Véritable livre-objet, Je ferai battre le cœur des pommes, de l’artiste multidisciplinaire Marc-André Foisy, est un lieu où l’acte de lecture trouve une respiration, tend l’oreille et écoute ce qu’une image et un mot peuvent se dire en secret.

Poésie

Véritable livre-objet, Je ferai battre le cœur des pommes, de l’artiste multidisciplinaire Marc-André Foisy, est un lieu où l’acte de lecture trouve une respiration, tend l’oreille et écoute ce qu’une image et un mot peuvent se dire en secret.

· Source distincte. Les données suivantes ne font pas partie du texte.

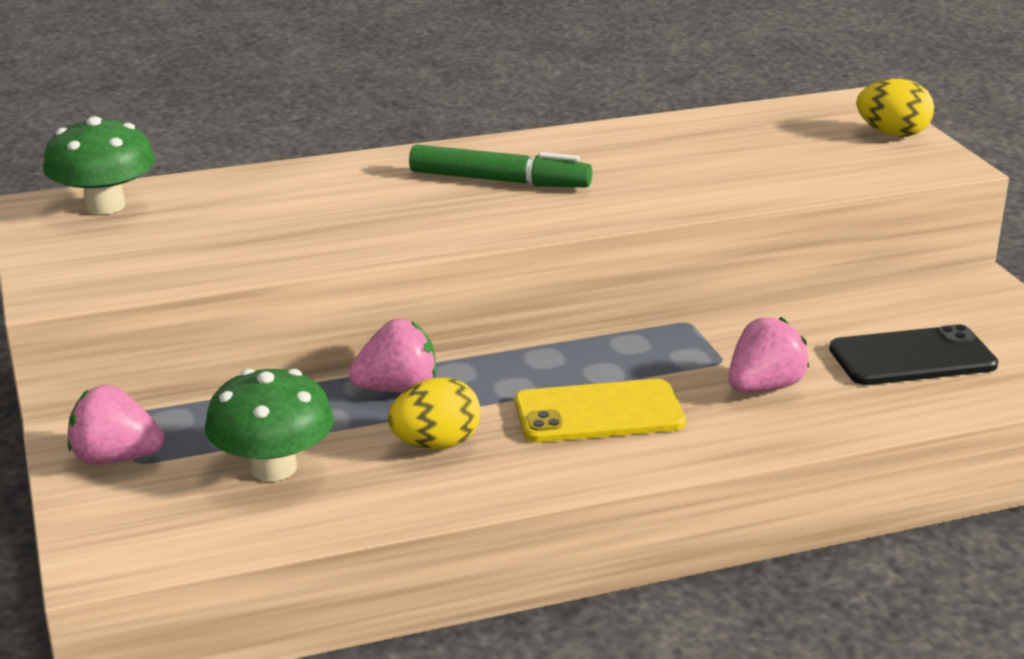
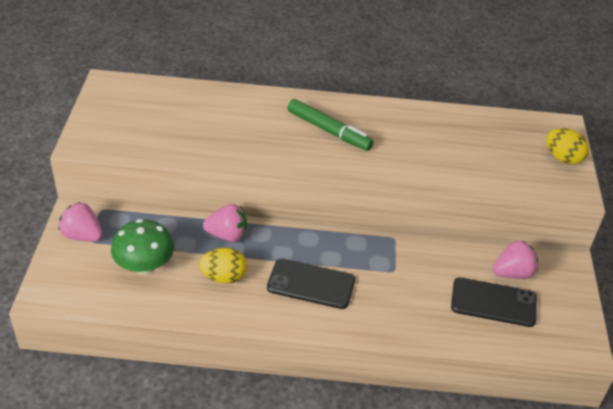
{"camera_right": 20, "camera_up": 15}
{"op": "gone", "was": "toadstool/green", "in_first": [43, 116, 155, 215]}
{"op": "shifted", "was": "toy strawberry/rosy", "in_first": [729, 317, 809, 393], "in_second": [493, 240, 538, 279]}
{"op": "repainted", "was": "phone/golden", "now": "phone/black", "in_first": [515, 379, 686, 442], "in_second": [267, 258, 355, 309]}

Une écriture simple et sans détour se superpose tranquillement à des photographies, pour la plupart en noir et blanc. Deux trames poétiques se côtoient, deux récits se tissent: l’un mû par le texte; l’autre, par l’image. C’est entre les deux que se fond le propos du recueil de Marc-André Foisy; la contemplation du rien, le temps qu’il faut prendre pour renverser l’observable: «ici / les coups d’épée dans l’eau / quand même font des petites vagues». En ce sens, Je ferai battre le cœur des pommes offre autant de lectures que l’œil est capable d’en décoder; le livre nous oblige à tourner lentement ses pages pour saisir toute la lumière à capter dans la lourdeur du quotidien.

Lire

Vers par vers, un poème se développe sur plusieurs pages, progresse au rythme des images, qui défilent les unes après les autres. Réduits à leur plus simple expression, les mots, calligraphiés à la main, véhiculent une poétique du rien, du dépouillement, de l’absence. Les images qu’ils contournent, celles qu’ils n’évoquent que dans les espaces laissées entre eux, mènent vers une intéressante piste de lecture:

sur la neige ma casquette
et la taille de ma tête
je laisse mes mitaines
dans la boîte aux lettres
si j’avais pu
j’aurais laissé mes mains avec

En effet, lire Je ferai battre le cœur des pommes, c’est s’imposer une certaine quiétude; prendre le temps de saisir du regard chaque vers et chaque photographie pour les compléter, les amalgamer et les unir. D’ailleurs, le recueil s’ouvre sur ces mots: «Je m’arrête ici / la vie éparpillée / maintenant s’étend». Ils sont le gage d’un hors temps et d’un hors lieu poétiques prêts à accueillir toute rêverie, toute flânerie. La vigueur, la justesse et l’univocité des images que déploie Foisy permettent à l’acte interprétatif de se concentrer sur les associations entre les poèmes et les photos. L’écriture, discrète, s’enracine humblement dans «l’être-là» des choses et évite le dépouillement superflu et les excès de style.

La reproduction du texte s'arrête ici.